The Respondents’ allegations of bad faith require findings of credibility and arbitration could lead to multiple proceedings
[19] I cannot find any support in the materials for the Respondents’ allegations that Neelands acted in bad faith. At most, some agents of Neelands thought that money might be payable to the Remme parties out of escrow before the accountants had finished their work. In any event the question has no bearing on calculation of the sale price adjustment. If the Respondents wish to pursue their claim for damages, Neelands’ pleaded contention that it, too should be arbitrated seems likely to succeed. That could possibly result in two arbitrations, but that is what the parties contemplated. Arbitrators are capable of resolving questions of credibility. I would add that the alleged questions of credibility in the present case seem to me to have been contrived for the sole purpose of avoiding a quick resolution. The real issue is how much is the company worth and to what extent should the sale price be adjusted, which will be determined by looking at records and inventory and applying accounting principles.

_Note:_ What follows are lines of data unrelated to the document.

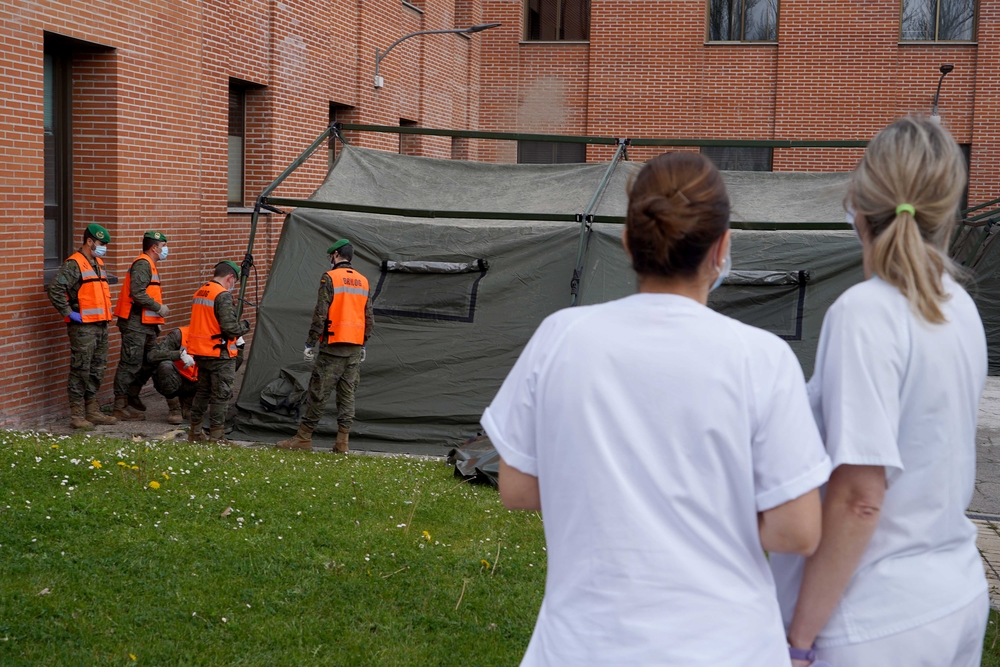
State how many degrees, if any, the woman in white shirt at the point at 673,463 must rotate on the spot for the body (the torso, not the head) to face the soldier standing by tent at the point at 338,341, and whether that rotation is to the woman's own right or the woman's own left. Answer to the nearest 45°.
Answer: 0° — they already face them

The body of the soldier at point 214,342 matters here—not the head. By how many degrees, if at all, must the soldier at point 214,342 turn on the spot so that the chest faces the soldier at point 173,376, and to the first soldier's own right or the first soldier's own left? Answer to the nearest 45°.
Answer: approximately 45° to the first soldier's own left

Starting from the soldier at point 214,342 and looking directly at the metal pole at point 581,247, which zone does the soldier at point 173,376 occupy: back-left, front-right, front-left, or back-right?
back-left

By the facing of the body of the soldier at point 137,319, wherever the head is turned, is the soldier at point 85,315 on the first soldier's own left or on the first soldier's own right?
on the first soldier's own right

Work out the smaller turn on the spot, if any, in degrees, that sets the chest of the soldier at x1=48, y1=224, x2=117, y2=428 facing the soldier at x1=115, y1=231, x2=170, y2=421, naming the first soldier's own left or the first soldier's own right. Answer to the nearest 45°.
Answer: approximately 90° to the first soldier's own left

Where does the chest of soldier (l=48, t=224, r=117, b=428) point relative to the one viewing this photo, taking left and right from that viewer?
facing the viewer and to the right of the viewer

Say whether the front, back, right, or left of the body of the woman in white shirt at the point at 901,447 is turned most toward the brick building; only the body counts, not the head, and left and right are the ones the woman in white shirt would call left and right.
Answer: front

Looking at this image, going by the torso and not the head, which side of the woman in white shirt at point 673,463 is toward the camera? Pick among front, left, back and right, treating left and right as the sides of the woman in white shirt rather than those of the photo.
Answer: back

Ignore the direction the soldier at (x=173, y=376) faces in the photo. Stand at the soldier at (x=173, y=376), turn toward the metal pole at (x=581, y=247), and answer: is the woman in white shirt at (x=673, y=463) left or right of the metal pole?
right

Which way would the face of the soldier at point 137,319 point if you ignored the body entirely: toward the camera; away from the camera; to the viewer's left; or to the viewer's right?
to the viewer's right

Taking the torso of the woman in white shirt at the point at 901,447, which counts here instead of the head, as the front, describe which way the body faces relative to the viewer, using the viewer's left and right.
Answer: facing away from the viewer and to the left of the viewer

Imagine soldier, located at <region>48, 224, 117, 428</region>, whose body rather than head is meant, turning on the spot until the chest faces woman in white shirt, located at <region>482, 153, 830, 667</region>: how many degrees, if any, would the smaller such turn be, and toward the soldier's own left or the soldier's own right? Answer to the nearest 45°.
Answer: approximately 45° to the soldier's own right

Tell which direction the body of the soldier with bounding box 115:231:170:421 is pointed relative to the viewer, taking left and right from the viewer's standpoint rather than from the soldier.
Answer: facing to the right of the viewer

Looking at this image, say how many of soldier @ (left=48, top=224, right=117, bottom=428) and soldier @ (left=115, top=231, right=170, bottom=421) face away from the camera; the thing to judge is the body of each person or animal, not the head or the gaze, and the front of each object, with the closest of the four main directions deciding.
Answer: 0
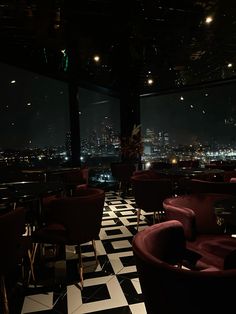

The escrow agents are not parties to the arbitration clauses
[20] The escrow agents are a firm of lawyers. They are not parties to the arbitration clauses. In their defence and counterclaim to the action, all they are saying is that they have no part of the dispute and they would like to take advantage of interpleader. The notion that they would not disburse the money upon determination of the rights of the parties is not serious. It is another contrivance designed to avoid a quick resolution. The misguided joinder of the escrow agents is no reason to deny the Applicant the arbitration to which the parties agreed.
Success of the action would obviate the necessity for arbitration
[21] So it would, but arbitration is the avenue chosen by the parties and arbitration will obviate the need for an action.
Conclusion
[22] The application is allowed. Michael Carnegie is appointed arbitrator. The cross-application is dismissed. The parties may make submissions to costs in writing, Neelands within 7 days and the Remme parties within 7 days thereafter.